Every new quit is like a new project. The handyman's job is to have some
good assessment skills to figure out what the client wants and a tool belt to
help with the job. Every handyman might have his/her trusty five tools and not
every handyman focuses on the same five tools.
However, the tool belt has lots of other tools in case those five just
don't seem to get the job done. Every
now and then, the client might hand you a new tool and a good handyman may not
know how it works, but may include it in that job with that particular client.
Our responsibility to quit coaches is to supply them with a
tool belt and start filling it with tools.
The coach can figure out which tools fit best for them, but will keep
the rest around for the jobs when the favorites aren't working. We know that a tool belt should include tools
from motivational interviewing, goal-directed treatment and behavior change
techniques. How the coach picks and
chooses the tools for each client is truly a skill we are seeking to understand
In developing training programs for coaches, we have
recognized that far too much time has been spent on providing the coaches with
academic detailing of tobacco, medications and data collection. To provide a coach the best experience to
provide high quality and effective services, every training program should
include core modules related to telephone-based customer service, building and
maintaining alliance, advanced listening skills, motivational interviewing
basics, goal setting, and reviewing clinical outcomes. Training for coaches
never really ends. The best of the
coaches will take between 6 and 12 months just to figure out their tool belt
and get comfortable working with all they have learned in training and from
their clients. During the early months,
a quit coach needs the support of a team to reflect on cases, get feedback, and
acquire new tips to help them continue to be great coaches.

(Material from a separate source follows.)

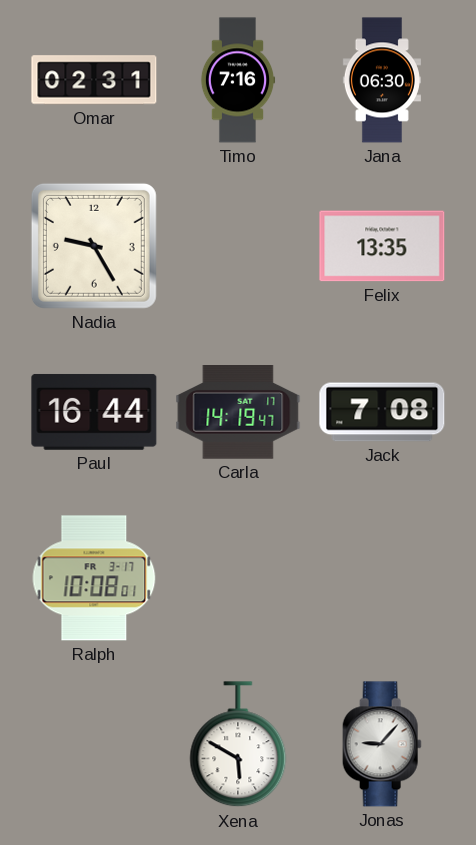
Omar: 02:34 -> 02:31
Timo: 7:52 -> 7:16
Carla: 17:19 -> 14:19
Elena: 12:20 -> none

As research progresses in the development of effective
behavior change interventions, tobacco quitlines can provide a step forward in
recognizing that effective behavior change interventions are influenced by the
person providing the intervention. While
we might consider the interventionist a nuisance in research, he/she is key in
the success of those wanting to quit tobacco.
What have you learned in your training and supervision of quit coaches?
If you ARE a quit coach, what do you believe makes you most effective?